In the 1970s, the Orilla, Ontario, native issued four albums that went platinum or gold in the U.S. Endless Wire, his 1978 album, cracked the Top 25 of the Billboard 100 chart and the Top 20 of the U.S. country charts.
From 1970-76, his singles dominated the adult-contemporary charts—songs like If You Could Read My Mind, Sundown, Rainy Day People, Carefree Highway, and The Wreck of the Edmund Fitzgerald. His songs also have been recorded by dozens of legends, including Elvis Presley (Early Morning Rain) and Bob Dylan, who inducted Lightfoot into the Canadian Music Hall of Fame in 2013.
Lightfoot, 80, hasn’t released an album in 15 years, but he still takes his classic tunes out on the road to remind fans of his significant contributions to popular music.
Show time is 8 p.m. Tickets start at $45.
June 16 at Crossroads KC: Rickie Lee Jones with The Mike Dillon Band
Jones entered the music world 40 years ago with much panache: as a beret-sporting new Bohemian/beatnik with a lyrical (and then romantic) jones for poets like Tom Waits, issuing jazz-tinged pop narratives populated with streetwise heroes and foils (à la early Springsteen). Rickie Lee Jones, her debut, was nominated for four Grammy awards in 1980. She won one: best new artist.
Since then, she has released more than a dozen studio albums, including It’s Like This, a collection of pop and jazz covers, plus three live recordings. On June 6, she released Kicks, her first album in four years.
And she has toured incessantly. Recent set lists have drawn heavily from her debut, from its follow-up, Pirates, and from her last gold record, Flying Cowboys, released in 1989.

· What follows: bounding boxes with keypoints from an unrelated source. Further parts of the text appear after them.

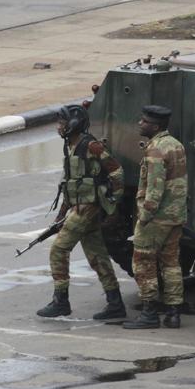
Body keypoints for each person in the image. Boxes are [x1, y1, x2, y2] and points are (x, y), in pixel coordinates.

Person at [37, 104, 126, 319]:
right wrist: (62, 212)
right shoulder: (71, 146)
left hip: (88, 208)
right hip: (79, 207)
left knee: (58, 250)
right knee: (97, 256)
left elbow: (116, 171)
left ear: (74, 124)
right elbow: (71, 182)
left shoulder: (91, 146)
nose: (59, 127)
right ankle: (115, 304)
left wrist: (113, 203)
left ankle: (61, 301)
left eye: (62, 123)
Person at [124, 104, 188, 329]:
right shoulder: (175, 145)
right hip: (175, 215)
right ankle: (173, 313)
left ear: (156, 125)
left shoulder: (156, 150)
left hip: (156, 217)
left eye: (144, 121)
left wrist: (145, 215)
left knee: (144, 262)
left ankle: (149, 312)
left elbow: (155, 186)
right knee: (171, 263)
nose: (140, 124)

The Mike Dillon Band is a quartet fronted by vibraphonist/percussionist Dillon, a former Kansas City resident, who is also part of Jones’ backup band (and who co-produced Kicks.)
This will be a rare performance in Kansas City by Jones. Her previous show was at Starlight Theater in 1982—more than 37 years ago.
Show time is 8 p.m. Tickets are $32.50 to $88.
OTHER SHOWS TO KNOW ABOUT
X with Dead Rock West, June 22 at Knuckleheads: The band X gave punk a unique California-roots twist back in the early ‘80s. Dead Rock West has been described as “X meets Wilco.” Sounds like a winning lineup.
The Blasters with the Supersuckers and Wayne Hancock, July 3 at Knuckleheads: Another lineup made to order for fans of unvarnished rock and roll.
Paola Roots Festival, Aug. 23-24 in Paola, Kan.: This year’s outstanding lineup includes Samantha Fish, Robert Randolph and The Family Band, The Derailers, and The Jeremiah Johnson Band.
Kasey Musgraves, Sept. 4 at Starlight Theater: She’s not new country or modern country. She’s her own country, doing things her way and winning Grammys for album of the year.
The Raconteurs, Oct. 17 at the Arvest Bank Theater at the Midland: If you’re a Jack White fan and you’ve not seen him amid this lineup, you don’t want to miss this.